**Aim of the task**
Reproduce word for word the passage of the blog post on racism that opens with the words containing "Recently, I was" and closes with "to realize it.".

Thursday, September 27, 2012

If It Ain’t Broke, I Can’t Fix It

Recently, I was tweeted that I was really the racist for suggesting in my tweets that racism is a problem in American politics.  Considering the source of the tweets, I forwent a reply.  To paraphrase Robert Kiyosaki, ‘Arguing with an idiot, makes two idiots’.  However, these tweets rekindled my desire to understand how a society so couched in racism, fails to realize it. 
Following the great black migration to the north in the 1950s, it used to be said by some blacks, having encountered the cloaked racism in the north, that at least in the south white people were “up front” with their racism.  Some thought, that lacking the KKK, voter intimidations, Jim Crow laws, beatings and lynching of black men, this was a benign racism compared to the racism they had experienced in the south.   They could achieved some measure of security for themselves and their families in moving north, but they soon became aware that the racism would impact their longer term struggle for economic dignity, and if they strayed out of their designated parts of the city, their very lives.
As compared to the overt racism of the South in the 50’s, the relative safety of the North’s more covert racism was a welcomed change.  What the new arrivals soon discovered that racism in the north was so covert, most northern whites didn’t think it even existed, making it even more difficult to fight.  In the South you knew who your enemy was, and they reminded you daily that you were definitely theirs’.  In the North, while that determination was no less easy for blacks, their white counterparts were clueless as to how they could possibly be considered racist, even if blacks had to stay out of their neighborhoods for fear of their very lives.
Over 50 years later, I think back to November 2008.  While I never uttered the phase “post-racial America”, I’m afraid I might have been na├»ve to think that America had turned a corner on race.  What I learned since is it wasn’t a corner we turned; it was a “U-turn” instead. They are still clueless.  You can’t fix something that you don’t even think is broke.

**Exercise data**

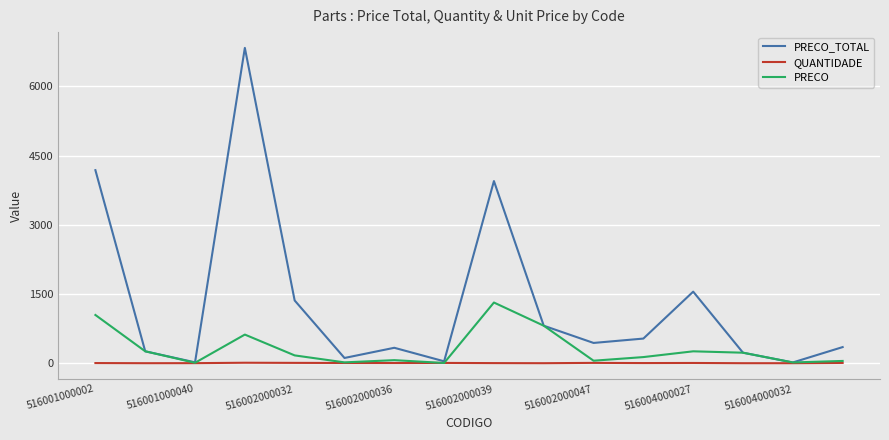

Rank the series by their average value, from highest to lowest.

PRECO_TOTAL, PRECO, QUANTIDADE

**Exercise answer**
Recently, I was tweeted that I was really the racist for suggesting in my tweets that racism is a problem in American politics.  Considering the source of the tweets, I forwent a reply.  To paraphrase Robert Kiyosaki, ‘Arguing with an idiot, makes two idiots’.  However, these tweets rekindled my desire to understand how a society so couched in racism, fails to realize it.